[[ Page extract, beginning ]]
# Help, semi gloss poly dries to a dull haze



## BLuh (Apr 1, 2017)

I'm new here and I'm hoping someone can help me before I give up and strip my bar top and start over. For background I used 4 coats of minwax oil based stain followed by three coats of minwax fast drying semi gloss poly. I followed directions on back of can yet the poly has dried to a dull haze. I called minwax and they said I either had moisture in the poly or solvents and they recommended using mineral spirits to open the top coat up which may release the moisture. I did this as directed for 3 days and no luck. I will say when I wiped on the mineral spirits the top looked georgeos until it dried back to the original dull haze. This leads me to believe that the issue is on the surface as opposed to too much stain etc. My plan was to finish the bar top with epoxy but I can't do that until I get the top to shine as I'd hate to seal the top looking dull as it does now. Unless of course the epoxy would seal it as a wet glass look? Sorry for the long post but I'm at a loss and hopeful I don't have to strip this down and start over. Thanks in advance for any advice.


----------



## Mahdeew (Jul 24, 2013)

I am pretty sure it is the stain as this has happened to me before. Basically, what happens is that too much stain takes a long, long, long time to dry and when you apply the topcoat to the wet stain, part of it resolves in with the stain and creates that foggy look underneath. It does the same thing with a water dye that has not completely dried. Get a scrap board, put the stain on it and shortly after spray it with poly and see if get the same result.


----------



## Carloz (Oct 12, 2016)
[[ Page extract, end ]]
[[ Data section, beginning ]]
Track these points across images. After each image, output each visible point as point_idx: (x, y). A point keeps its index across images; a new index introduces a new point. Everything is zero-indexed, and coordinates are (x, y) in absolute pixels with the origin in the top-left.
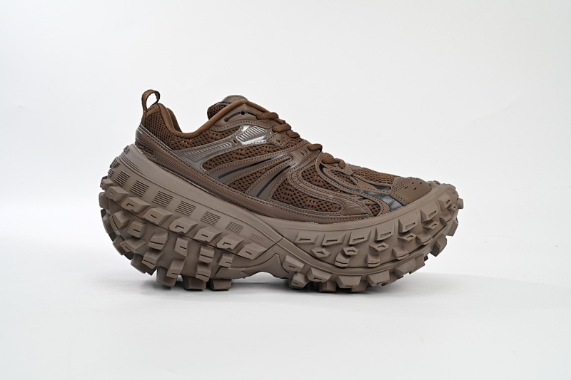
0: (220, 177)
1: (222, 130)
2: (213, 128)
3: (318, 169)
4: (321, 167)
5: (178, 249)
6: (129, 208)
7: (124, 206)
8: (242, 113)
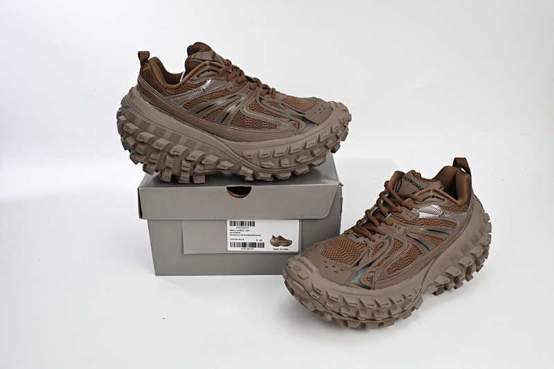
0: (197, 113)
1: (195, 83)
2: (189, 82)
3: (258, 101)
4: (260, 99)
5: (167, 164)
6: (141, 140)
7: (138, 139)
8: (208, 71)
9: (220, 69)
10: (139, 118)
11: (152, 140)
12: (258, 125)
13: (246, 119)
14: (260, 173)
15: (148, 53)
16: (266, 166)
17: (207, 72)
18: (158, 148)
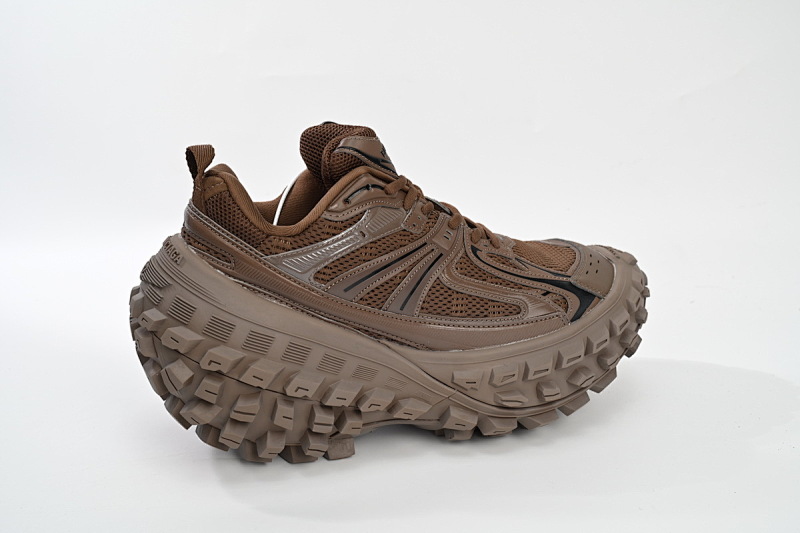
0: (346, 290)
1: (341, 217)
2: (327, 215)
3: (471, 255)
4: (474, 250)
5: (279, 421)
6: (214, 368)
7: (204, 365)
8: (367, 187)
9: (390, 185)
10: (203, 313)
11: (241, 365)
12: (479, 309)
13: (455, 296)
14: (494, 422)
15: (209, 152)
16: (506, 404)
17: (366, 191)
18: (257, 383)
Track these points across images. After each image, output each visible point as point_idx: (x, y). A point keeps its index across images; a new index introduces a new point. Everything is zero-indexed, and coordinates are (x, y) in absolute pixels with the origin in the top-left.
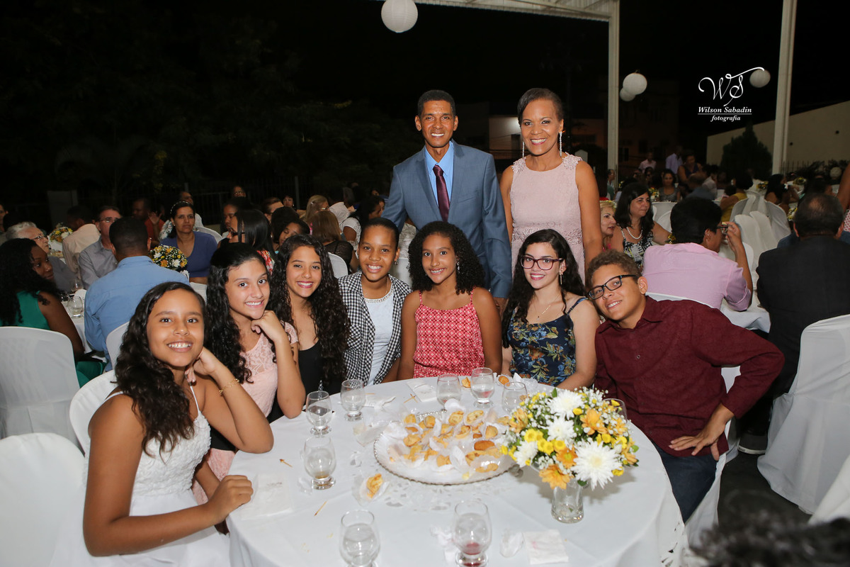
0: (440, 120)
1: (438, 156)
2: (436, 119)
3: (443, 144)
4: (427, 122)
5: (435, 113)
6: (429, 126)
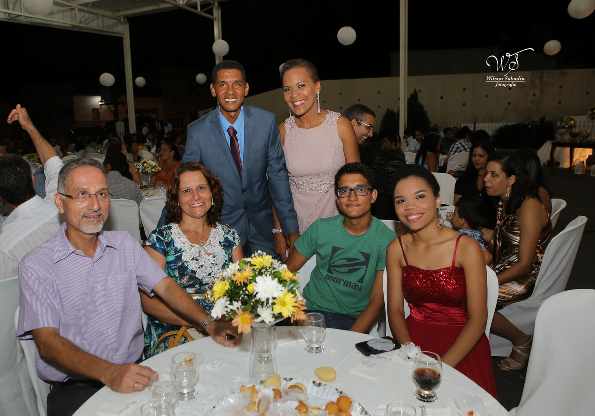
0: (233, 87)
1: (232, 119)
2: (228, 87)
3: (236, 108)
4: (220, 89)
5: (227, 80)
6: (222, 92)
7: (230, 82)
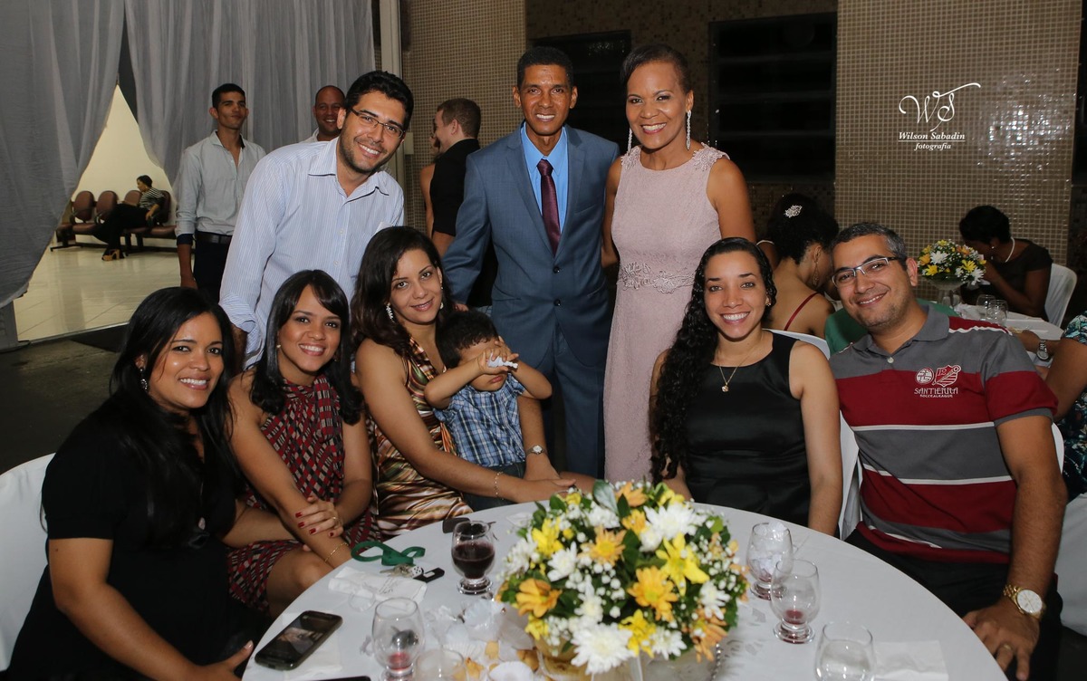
[[ Data section, end ]]
What this task involves — Please output the part of the poly finish thread between "I am pretty" and "the same result.", inclusive. The records have no connection to the poly finish thread.

Completed exercise —
I am pretty sure it is the stain as this has happened to me before. Basically, what happens is that too much stain takes a long, long, long time to dry and when you apply the topcoat to the wet stain, part of it resolves in with the stain and creates that foggy look underneath. It does the same thing with a water dye that has not completely dried. Get a scrap board, put the stain on it and shortly after spray it with poly and see if get the same result.